La etiqueta: escaparate del precio inicial y el rebajado

Más allá de los reclamos publicitarios o de las grandes banderolas con los porcentajes de descuentos que acaparan el protagonismo de los escaparates, el lugar en el que la rebaja debe figurar de forma obligatoria es en la etiqueta de la pieza. Si, además, el artículo rebajado es una prenda de ropa, la etiqueta debe incluir instrucciones de lavado y planchado e informar de los materiales de confección, así como de los datos de la empresa fabricante. Por otra parte, es obligatorio que en ellas se refleje el doble precio: tiene que figurar el coste inicial del artículo y el precio actual de rebaja. Hay que estudiar con calma la etiqueta. De inicio, se suele aplicar un descuento mínimo del 20% sobre el importe de temporada alta y, en general, el porcentaje aumenta a medida que pasan los días. En la práctica, algunos establecimientos tachan o cubren con pegatinas el precio anterior. Si se desconfía o se tiene alguna duda, lo mejor es preguntar al personal de la tienda.
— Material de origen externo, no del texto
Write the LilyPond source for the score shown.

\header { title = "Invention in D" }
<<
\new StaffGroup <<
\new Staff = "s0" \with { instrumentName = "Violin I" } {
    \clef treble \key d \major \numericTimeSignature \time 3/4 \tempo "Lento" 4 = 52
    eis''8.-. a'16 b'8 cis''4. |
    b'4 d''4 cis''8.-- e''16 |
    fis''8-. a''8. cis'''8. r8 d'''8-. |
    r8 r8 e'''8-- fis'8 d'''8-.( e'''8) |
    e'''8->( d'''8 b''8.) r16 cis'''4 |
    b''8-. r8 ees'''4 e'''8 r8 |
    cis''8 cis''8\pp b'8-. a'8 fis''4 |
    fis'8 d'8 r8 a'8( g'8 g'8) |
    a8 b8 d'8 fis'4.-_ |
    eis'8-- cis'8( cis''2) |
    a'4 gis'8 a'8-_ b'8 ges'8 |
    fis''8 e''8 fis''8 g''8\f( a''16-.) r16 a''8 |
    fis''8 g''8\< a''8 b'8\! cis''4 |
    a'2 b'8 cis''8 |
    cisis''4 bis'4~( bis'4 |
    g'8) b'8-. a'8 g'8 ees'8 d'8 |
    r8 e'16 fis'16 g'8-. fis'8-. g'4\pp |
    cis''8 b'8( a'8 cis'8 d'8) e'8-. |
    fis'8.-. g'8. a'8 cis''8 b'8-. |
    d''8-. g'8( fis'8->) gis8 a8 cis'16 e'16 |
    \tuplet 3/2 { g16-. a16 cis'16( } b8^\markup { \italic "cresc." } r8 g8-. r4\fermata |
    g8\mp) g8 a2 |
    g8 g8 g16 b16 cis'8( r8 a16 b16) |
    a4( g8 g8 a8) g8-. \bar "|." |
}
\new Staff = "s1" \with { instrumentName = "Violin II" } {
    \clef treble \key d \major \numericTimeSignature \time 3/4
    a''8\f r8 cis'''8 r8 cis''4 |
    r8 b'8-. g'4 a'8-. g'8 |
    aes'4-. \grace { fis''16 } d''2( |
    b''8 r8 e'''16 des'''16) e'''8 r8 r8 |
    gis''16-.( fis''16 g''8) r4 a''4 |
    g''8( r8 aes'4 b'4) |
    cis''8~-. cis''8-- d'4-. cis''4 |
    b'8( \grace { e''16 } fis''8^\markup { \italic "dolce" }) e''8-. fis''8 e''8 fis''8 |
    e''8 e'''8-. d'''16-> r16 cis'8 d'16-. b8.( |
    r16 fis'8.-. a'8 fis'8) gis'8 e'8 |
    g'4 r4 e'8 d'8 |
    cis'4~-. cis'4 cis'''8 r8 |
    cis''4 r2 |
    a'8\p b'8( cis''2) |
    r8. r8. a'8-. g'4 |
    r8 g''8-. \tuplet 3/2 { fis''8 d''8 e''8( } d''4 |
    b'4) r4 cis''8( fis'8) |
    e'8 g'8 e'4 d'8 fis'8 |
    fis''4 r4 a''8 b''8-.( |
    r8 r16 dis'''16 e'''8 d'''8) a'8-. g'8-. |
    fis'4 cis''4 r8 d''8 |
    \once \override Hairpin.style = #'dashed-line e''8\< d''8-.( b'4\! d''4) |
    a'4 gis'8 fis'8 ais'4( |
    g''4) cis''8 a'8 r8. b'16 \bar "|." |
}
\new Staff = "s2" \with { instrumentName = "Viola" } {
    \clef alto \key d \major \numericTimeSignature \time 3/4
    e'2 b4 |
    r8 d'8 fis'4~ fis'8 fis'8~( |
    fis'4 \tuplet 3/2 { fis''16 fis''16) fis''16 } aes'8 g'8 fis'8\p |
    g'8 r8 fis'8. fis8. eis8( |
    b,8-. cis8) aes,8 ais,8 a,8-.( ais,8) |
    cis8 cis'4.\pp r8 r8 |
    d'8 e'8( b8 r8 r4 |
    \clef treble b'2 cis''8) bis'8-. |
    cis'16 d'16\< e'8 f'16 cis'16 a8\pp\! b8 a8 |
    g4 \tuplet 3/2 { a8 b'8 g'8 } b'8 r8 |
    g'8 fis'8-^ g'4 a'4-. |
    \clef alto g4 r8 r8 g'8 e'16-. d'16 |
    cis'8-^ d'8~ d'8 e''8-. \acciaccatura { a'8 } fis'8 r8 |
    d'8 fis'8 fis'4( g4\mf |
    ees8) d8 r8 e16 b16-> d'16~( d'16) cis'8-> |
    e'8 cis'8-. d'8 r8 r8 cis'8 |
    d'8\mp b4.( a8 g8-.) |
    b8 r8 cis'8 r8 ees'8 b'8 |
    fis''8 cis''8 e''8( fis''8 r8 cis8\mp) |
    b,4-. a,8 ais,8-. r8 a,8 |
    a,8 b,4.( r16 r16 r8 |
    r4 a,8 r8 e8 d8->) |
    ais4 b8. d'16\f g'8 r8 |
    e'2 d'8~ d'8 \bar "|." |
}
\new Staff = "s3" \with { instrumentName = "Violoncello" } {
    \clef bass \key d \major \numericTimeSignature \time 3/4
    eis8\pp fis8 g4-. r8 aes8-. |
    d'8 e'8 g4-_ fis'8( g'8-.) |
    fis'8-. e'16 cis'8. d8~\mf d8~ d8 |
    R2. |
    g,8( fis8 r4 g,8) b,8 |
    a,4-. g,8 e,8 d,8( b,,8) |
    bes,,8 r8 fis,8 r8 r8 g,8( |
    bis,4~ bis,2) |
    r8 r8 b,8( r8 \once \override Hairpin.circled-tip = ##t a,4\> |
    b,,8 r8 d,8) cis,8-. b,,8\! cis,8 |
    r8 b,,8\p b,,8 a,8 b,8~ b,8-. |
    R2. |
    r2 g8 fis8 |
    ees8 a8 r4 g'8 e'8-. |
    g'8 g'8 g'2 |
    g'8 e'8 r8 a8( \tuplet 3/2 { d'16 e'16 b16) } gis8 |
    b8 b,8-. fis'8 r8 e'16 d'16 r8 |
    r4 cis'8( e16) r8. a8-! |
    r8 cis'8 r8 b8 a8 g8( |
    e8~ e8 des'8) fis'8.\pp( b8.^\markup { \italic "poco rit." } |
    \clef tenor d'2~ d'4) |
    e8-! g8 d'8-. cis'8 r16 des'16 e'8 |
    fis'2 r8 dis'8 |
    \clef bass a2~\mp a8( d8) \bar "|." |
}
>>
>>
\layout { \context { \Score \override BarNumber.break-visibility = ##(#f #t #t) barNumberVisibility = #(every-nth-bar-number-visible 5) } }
Los establecimientos deben asumir que lo ofertado en la publicidad es de obligado cumplimiento y así se incluye en las cláusulas del contrato. No obstante, será el comercio quien decida cuándo finalizan o cambian las condiciones anunciadas mediante la publicidad. Por tanto, antes de lanzarse a comprar, conviene asegurarse de que la oferta continúa vigente.

REBAJAS, PROMOCIONES, SALDOS... ¿CUÁL ES LA DIFERENCIA?

  • Rebajas: se venden, durante un periodo establecido por ley, productos de igual calidad que el resto de temporada, a un precio reducido.
  • Promociones: condición ventajosa de precio respecto a otros periodos, cuyo objetivo es incentivar las ventas. Las puede realizar cada comercio de forma independiente, según su voluntad, al igual que saldos y liquidaciones.
  • Saldos: se comercializan, a precio inferior al habitual, productos con desperfecto, deterioro u obsolescencia.
  • Liquidaciones: ventas de carácter excepcional debido al cese de la actividad del comercio, traslados, obras o similares.